If you have been lucky enough to travel around this country chances are you’ve stumbled upon a utility box that was artfully designed and you thought, “Why don’t we do that in Madison?” Former Common Council Member Eve Galanter, took that thought a step further and lobbied the City to make a similar program happen here. "Just because those ubiquitous green and gray utility boxes are essential doesn't mean they have to be boring and ugly intrusions onto our streets and terraces," she said.

Cities around the country have tried to make their utility boxes more attractive in the hope that they are less likely targets for vandalism and tagging. Now Madison is piloting a program to test the theory that utility boxes clad with artist designed durable vinyl designs will enhance our public spaces and deter defacement of City owned utility boxes.

Four boxes around the Capitol Square along Pinckney Street are wrapped with aerial images of Madison taken by kite photographer Craig Wilson. The artist was selected from his participation in ARTspace, a city-run exhibition program. “Much like the Poetry in Sidewalks project of the Madison Arts Commission, the artist designed utility box program has the potential to make a great visual impact and take these ordinary objects of urban infrastructure and transform them into something fun and unique.” stated Barb Schrank, chair of the Madison Arts Commission, which unanimously voted to support the Art Box pilot program at their June 2016 meeting.

Arts Program Administrator, Karin Wolf, said the project was collaboratively managed with City Planner, Rebecca Cnare, who, worked with many other City staff to kick start the pilot program. Cnare and Wolf will monitor the four trial pieces and over the next year to see how the material holds up and what the public response to this initiative is.

If the pilot project is a success and the City decides to expand the program in future years, an open call for artists will be issued. Thus even 2-D artists will be able to participate in the City’s public art program, and gain exposure to new audiences who might not otherwise see the work in galleries and museums.

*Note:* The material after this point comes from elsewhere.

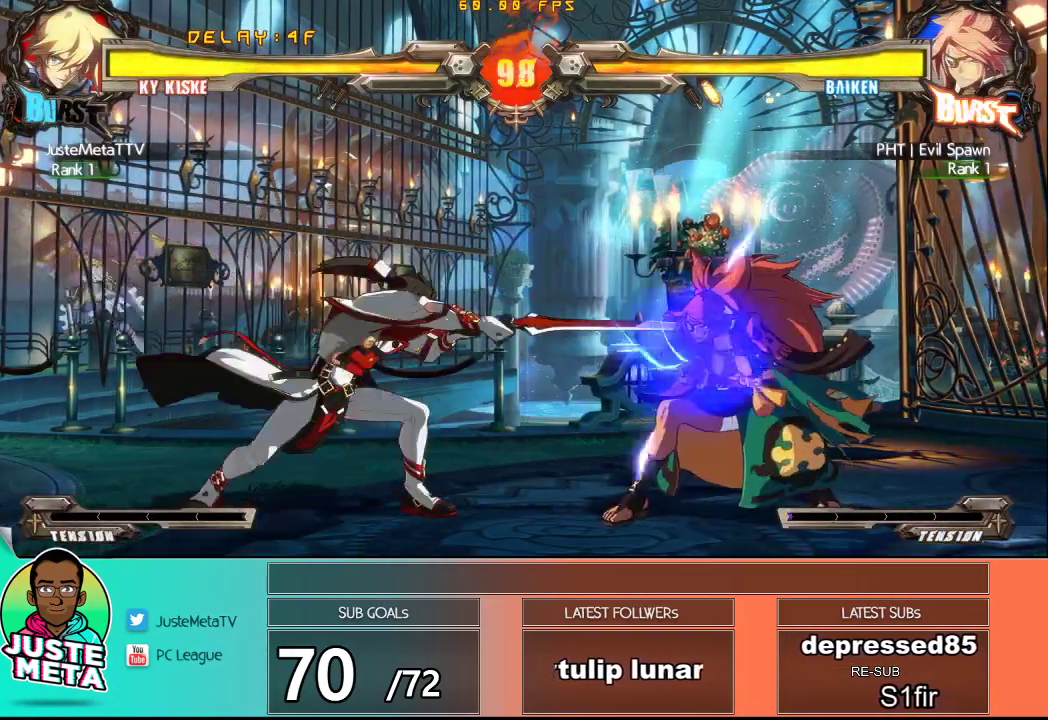
{"dt_ms": 500, "buttons": [], "left_stick": "center", "events": [[33, "TRIANGLE", "down"], [117, "TRIANGLE", "up"], [133, "left_stick", "center"]]}
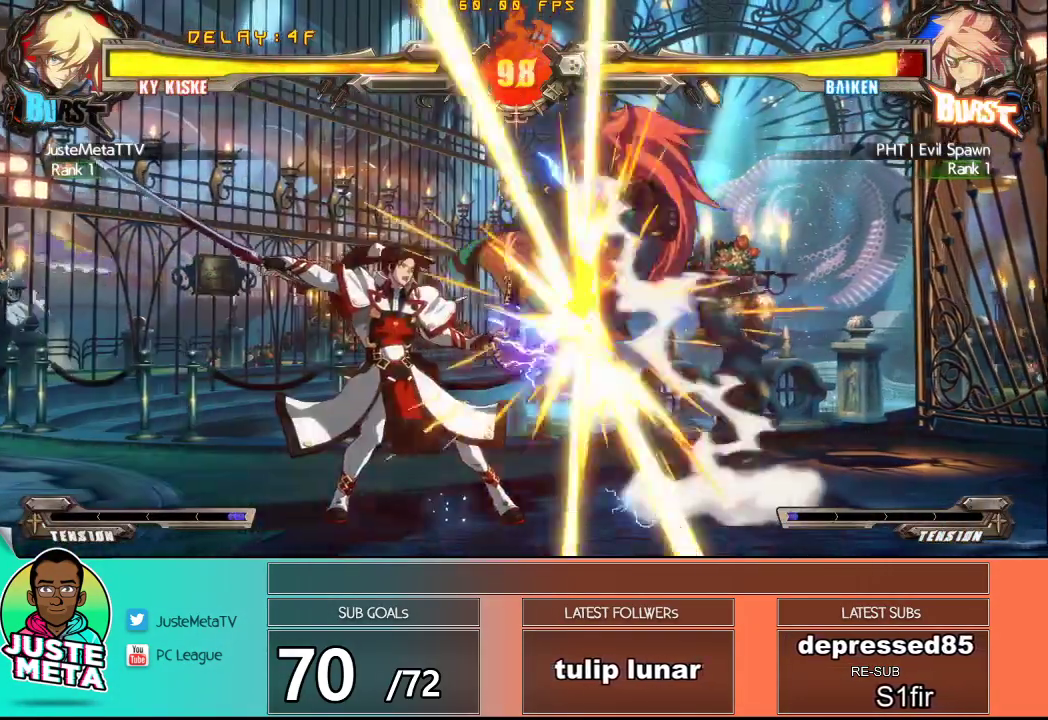
{"dt_ms": 500, "buttons": [], "left_stick": "center", "events": [[100, "left_stick", "left"], [483, "left_stick", "center"]]}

When asked what she thought about the first boxes, Galanter remarked, “I'm delighted that the City is now piloting this project and I hope that if the concept proves successful that we can engage community groups and schools in helping to design these small public art projects in their neighborhoods." 

Wolf said she hopes the artwork, which was installed by Advertising Creations last week, will last longer than a Blink temporary art project, but will affect people in a similar way, “surprising visitors and residents with beauty amidst Madison’s urban canvas.”